**Assignment**
Output the listing in full. Every line stays exactly as it is.

———

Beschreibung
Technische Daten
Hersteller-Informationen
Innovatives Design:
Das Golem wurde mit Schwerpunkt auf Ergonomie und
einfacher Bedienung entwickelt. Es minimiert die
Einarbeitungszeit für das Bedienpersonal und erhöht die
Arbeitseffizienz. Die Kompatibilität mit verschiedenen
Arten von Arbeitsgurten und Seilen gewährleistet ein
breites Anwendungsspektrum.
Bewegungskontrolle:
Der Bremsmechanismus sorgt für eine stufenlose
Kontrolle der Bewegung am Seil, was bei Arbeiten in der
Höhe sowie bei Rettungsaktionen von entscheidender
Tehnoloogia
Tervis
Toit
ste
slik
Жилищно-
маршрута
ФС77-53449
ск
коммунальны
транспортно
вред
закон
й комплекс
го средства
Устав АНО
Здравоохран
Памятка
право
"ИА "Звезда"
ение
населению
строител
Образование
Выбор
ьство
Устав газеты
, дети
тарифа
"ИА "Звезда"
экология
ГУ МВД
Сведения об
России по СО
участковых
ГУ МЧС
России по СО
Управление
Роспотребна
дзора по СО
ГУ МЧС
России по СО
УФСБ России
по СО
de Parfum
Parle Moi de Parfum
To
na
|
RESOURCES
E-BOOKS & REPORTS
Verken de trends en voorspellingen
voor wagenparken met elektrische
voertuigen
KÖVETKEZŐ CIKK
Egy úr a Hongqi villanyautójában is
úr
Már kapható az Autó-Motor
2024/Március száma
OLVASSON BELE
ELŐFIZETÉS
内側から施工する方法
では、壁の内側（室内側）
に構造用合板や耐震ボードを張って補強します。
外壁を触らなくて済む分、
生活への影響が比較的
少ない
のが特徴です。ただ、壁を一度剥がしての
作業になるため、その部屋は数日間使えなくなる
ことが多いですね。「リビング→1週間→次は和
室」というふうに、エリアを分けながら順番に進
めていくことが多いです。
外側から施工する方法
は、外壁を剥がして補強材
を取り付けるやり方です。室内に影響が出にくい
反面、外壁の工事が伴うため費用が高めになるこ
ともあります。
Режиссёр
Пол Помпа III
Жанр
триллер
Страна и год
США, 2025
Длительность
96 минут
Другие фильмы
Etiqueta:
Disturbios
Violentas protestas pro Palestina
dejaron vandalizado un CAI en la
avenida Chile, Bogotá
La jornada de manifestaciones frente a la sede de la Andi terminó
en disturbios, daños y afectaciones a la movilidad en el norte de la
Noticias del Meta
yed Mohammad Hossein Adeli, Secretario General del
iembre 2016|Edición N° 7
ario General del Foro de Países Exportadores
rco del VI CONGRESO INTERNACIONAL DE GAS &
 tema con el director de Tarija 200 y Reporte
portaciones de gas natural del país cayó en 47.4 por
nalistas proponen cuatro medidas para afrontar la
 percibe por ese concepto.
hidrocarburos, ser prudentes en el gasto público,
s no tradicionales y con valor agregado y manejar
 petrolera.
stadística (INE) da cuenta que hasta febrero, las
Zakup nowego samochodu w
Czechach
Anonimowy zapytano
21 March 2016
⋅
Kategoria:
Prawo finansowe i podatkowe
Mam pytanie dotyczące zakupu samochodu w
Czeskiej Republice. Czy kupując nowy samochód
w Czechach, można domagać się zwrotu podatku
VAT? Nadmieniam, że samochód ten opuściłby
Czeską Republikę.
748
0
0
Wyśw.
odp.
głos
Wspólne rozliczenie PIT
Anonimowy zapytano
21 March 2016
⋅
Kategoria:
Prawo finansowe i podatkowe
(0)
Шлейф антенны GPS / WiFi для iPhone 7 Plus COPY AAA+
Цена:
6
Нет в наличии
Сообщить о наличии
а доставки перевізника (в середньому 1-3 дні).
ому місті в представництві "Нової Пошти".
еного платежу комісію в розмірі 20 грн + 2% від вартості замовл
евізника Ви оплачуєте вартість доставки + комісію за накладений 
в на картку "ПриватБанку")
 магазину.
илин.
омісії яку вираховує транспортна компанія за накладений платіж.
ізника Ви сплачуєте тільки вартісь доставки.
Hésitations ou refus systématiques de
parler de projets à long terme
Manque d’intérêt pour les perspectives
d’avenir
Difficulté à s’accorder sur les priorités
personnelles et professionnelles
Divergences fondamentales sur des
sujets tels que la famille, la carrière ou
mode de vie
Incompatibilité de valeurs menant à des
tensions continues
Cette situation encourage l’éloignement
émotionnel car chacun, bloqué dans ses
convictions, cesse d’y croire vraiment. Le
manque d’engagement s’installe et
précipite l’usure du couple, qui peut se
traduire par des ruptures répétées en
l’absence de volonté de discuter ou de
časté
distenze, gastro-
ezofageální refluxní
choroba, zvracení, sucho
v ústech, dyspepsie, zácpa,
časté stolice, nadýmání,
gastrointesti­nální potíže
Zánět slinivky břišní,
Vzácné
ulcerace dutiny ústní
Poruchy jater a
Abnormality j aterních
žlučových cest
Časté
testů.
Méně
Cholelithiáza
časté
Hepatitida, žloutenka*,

———

**Task answer**
Beschreibung
Technische Daten
Hersteller-Informationen
Innovatives Design:
Das Golem wurde mit Schwerpunkt auf Ergonomie und
einfacher Bedienung entwickelt. Es minimiert die
Einarbeitungszeit für das Bedienpersonal und erhöht die
Arbeitseffizienz. Die Kompatibilität mit verschiedenen
Arten von Arbeitsgurten und Seilen gewährleistet ein
breites Anwendungsspektrum.
Bewegungskontrolle:
Der Bremsmechanismus sorgt für eine stufenlose
Kontrolle der Bewegung am Seil, was bei Arbeiten in der
Höhe sowie bei Rettungsaktionen von entscheidender
Tehnoloogia
Tervis
Toit
ste
slik
Жилищно-
маршрута
ФС77-53449
ск
коммунальны
транспортно
вред
закон
й комплекс
го средства
Устав АНО
Здравоохран
Памятка
право
"ИА "Звезда"
ение
населению
строител
Образование
Выбор
ьство
Устав газеты
, дети
тарифа
"ИА "Звезда"
экология
ГУ МВД
Сведения об
России по СО
участковых
ГУ МЧС
России по СО
Управление
Роспотребна
дзора по СО
ГУ МЧС
России по СО
УФСБ России
по СО
de Parfum
Parle Moi de Parfum
To
na
|
RESOURCES
E-BOOKS & REPORTS
Verken de trends en voorspellingen
voor wagenparken met elektrische
voertuigen
KÖVETKEZŐ CIKK
Egy úr a Hongqi villanyautójában is
úr
Már kapható az Autó-Motor
2024/Március száma
OLVASSON BELE
ELŐFIZETÉS
内側から施工する方法
では、壁の内側（室内側）
に構造用合板や耐震ボードを張って補強します。
外壁を触らなくて済む分、
生活への影響が比較的
少ない
のが特徴です。ただ、壁を一度剥がしての
作業になるため、その部屋は数日間使えなくなる
ことが多いですね。「リビング→1週間→次は和
室」というふうに、エリアを分けながら順番に進
めていくことが多いです。
外側から施工する方法
は、外壁を剥がして補強材
を取り付けるやり方です。室内に影響が出にくい
反面、外壁の工事が伴うため費用が高めになるこ
ともあります。
Режиссёр
Пол Помпа III
Жанр
триллер
Страна и год
США, 2025
Длительность
96 минут
Другие фильмы
Etiqueta:
Disturbios
Violentas protestas pro Palestina
dejaron vandalizado un CAI en la
avenida Chile, Bogotá
La jornada de manifestaciones frente a la sede de la Andi terminó
en disturbios, daños y afectaciones a la movilidad en el norte de la
Noticias del Meta
yed Mohammad Hossein Adeli, Secretario General del
iembre 2016|Edición N° 7
ario General del Foro de Países Exportadores
rco del VI CONGRESO INTERNACIONAL DE GAS &
 tema con el director de Tarija 200 y Reporte
portaciones de gas natural del país cayó en 47.4 por
nalistas proponen cuatro medidas para afrontar la
 percibe por ese concepto.
hidrocarburos, ser prudentes en el gasto público,
s no tradicionales y con valor agregado y manejar
 petrolera.
stadística (INE) da cuenta que hasta febrero, las
Zakup nowego samochodu w
Czechach
Anonimowy zapytano
21 March 2016
⋅
Kategoria:
Prawo finansowe i podatkowe
Mam pytanie dotyczące zakupu samochodu w
Czeskiej Republice. Czy kupując nowy samochód
w Czechach, można domagać się zwrotu podatku
VAT? Nadmieniam, że samochód ten opuściłby
Czeską Republikę.
748
0
0
Wyśw.
odp.
głos
Wspólne rozliczenie PIT
Anonimowy zapytano
21 March 2016
⋅
Kategoria:
Prawo finansowe i podatkowe
(0)
Шлейф антенны GPS / WiFi для iPhone 7 Plus COPY AAA+
Цена:
6
Нет в наличии
Сообщить о наличии
а доставки перевізника (в середньому 1-3 дні).
ому місті в представництві "Нової Пошти".
еного платежу комісію в розмірі 20 грн + 2% від вартості замовл
евізника Ви оплачуєте вартість доставки + комісію за накладений 
в на картку "ПриватБанку")
 магазину.
илин.
омісії яку вираховує транспортна компанія за накладений платіж.
ізника Ви сплачуєте тільки вартісь доставки.
Hésitations ou refus systématiques de
parler de projets à long terme
Manque d’intérêt pour les perspectives
d’avenir
Difficulté à s’accorder sur les priorités
personnelles et professionnelles
Divergences fondamentales sur des
sujets tels que la famille, la carrière ou
mode de vie
Incompatibilité de valeurs menant à des
tensions continues
Cette situation encourage l’éloignement
émotionnel car chacun, bloqué dans ses
convictions, cesse d’y croire vraiment. Le
manque d’engagement s’installe et
précipite l’usure du couple, qui peut se
traduire par des ruptures répétées en
l’absence de volonté de discuter ou de
časté
distenze, gastro-
ezofageální refluxní
choroba, zvracení, sucho
v ústech, dyspepsie, zácpa,
časté stolice, nadýmání,
gastrointesti­nální potíže
Zánět slinivky břišní,
Vzácné
ulcerace dutiny ústní
Poruchy jater a
Abnormality j aterních
žlučových cest
Časté
testů.
Méně
Cholelithiáza
časté
Hepatitida, žloutenka*,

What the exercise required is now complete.